Saturday, November 19, 2011

Hamlet Essay Response #3 - The Intense Feeling

 As a teenager, it generally annoys me when people make sweeping generalizations about teenagers, which hardly seems strange. It doesn't help, either, that usually such stereotypes are negative ones, regarding laziness, or rebellion, or some other such nonsense. Reading about Hamlet, however, has prompted a discovery of one writer who makes very interesting observations about teenagers: T. S. Eliot.

I know, I know, this was supposed to be about Shakespeare, but I'm getting to that part in a bit. In an essay titled Hamlet, and published in 1919, Eliot describes an "intense feeling, ecstatic or terrible, without an object or exceeding its object, [which] is something which every person of sensibility has known" and "often occurs in adolescence". The intense feeling!
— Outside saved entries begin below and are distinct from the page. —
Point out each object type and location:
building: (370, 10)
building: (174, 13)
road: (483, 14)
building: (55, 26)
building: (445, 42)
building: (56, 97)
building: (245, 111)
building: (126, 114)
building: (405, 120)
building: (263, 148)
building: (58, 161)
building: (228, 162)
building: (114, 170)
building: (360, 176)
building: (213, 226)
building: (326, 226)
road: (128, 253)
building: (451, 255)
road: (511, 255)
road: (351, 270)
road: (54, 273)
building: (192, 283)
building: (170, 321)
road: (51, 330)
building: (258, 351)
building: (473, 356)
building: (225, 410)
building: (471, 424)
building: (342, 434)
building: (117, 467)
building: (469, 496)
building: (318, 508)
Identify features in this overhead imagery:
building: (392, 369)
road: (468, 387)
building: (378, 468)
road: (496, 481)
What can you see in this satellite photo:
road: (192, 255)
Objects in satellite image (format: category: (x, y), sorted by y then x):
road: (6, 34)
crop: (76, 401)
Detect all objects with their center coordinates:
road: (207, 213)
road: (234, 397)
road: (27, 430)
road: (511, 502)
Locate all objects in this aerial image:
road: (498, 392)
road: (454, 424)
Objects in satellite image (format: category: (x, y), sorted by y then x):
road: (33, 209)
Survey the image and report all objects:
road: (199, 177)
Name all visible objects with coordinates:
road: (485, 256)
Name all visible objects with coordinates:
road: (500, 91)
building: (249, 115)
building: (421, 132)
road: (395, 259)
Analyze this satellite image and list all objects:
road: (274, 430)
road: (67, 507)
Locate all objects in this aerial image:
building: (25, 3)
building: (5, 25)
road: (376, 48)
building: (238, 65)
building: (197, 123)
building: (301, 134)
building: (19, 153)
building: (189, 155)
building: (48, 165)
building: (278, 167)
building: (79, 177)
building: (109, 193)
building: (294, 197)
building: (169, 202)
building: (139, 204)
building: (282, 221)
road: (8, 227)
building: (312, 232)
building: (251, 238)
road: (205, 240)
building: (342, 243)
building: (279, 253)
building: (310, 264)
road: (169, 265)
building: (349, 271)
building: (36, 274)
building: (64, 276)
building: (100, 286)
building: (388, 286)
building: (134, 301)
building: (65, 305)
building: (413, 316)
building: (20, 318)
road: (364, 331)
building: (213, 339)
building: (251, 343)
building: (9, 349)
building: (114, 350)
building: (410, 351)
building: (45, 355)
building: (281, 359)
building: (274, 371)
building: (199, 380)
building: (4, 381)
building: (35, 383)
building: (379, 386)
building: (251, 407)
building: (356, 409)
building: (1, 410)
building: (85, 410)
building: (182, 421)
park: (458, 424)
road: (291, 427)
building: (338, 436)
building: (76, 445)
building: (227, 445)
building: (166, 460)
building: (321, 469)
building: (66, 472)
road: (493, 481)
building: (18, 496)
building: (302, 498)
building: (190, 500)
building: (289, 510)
Those intense excessive feelings! Have you not felt them? Have you not known them, in all their intensity? Hopefully they have not driven you partway to madness, to the fate of Hamlet. Hopefully you have dealt with them, one way or another -- and in doing so, classified yourself as "ordinary" or as an "artist" because, as Eliot writes, they present a simple dichotomy. "The ordinary person puts these feelings to sleep, or trims down his feelings to fit the business world; the artist keeps them alive by his ability to intensify the world to his emotions". Eliot does not rank one above the other, though as a writer he hardly has to; all the world knows the writer's choice, and surely he would not have chosen the inferior path? In Eliot's mind, then, the artist is superior -- ha! As if ranking were ever so simple as one choice cleanly above the other.

There is a third choice, though, in this dichotomy of emotions, and that is quite simple: to still be choosing. Of course, by living as a metaphorical (or literal, who knows?) adolescent, one runs the risk of ending up like Hamlet, seeking emotional relief through madness just to express that intense feeling. Though, as Eliot points out, Hamlet is not an adolescent, and "he has not that explanation and excuse" though I'm not sure I agree that only people between certain ages have license to act with intensity. Hamlet, instead, is an adult who was unable to choose a path, and yet cannot remain undecided, on consequence of possible madness and conflict and yes, death. Yikes. Maybe he should have chosen, but which would he have picked? Ignore his desire and supernatural imperative for revenge, or commit the murder at his first opportunity, with all his righteous rage, and ignore the consequences? Would either option really be that much more sane?
Which is better?
Well?
Come on, Hamlet, what do you want to be when you grow up?
And don't say happy, I've learned people don't accept that one.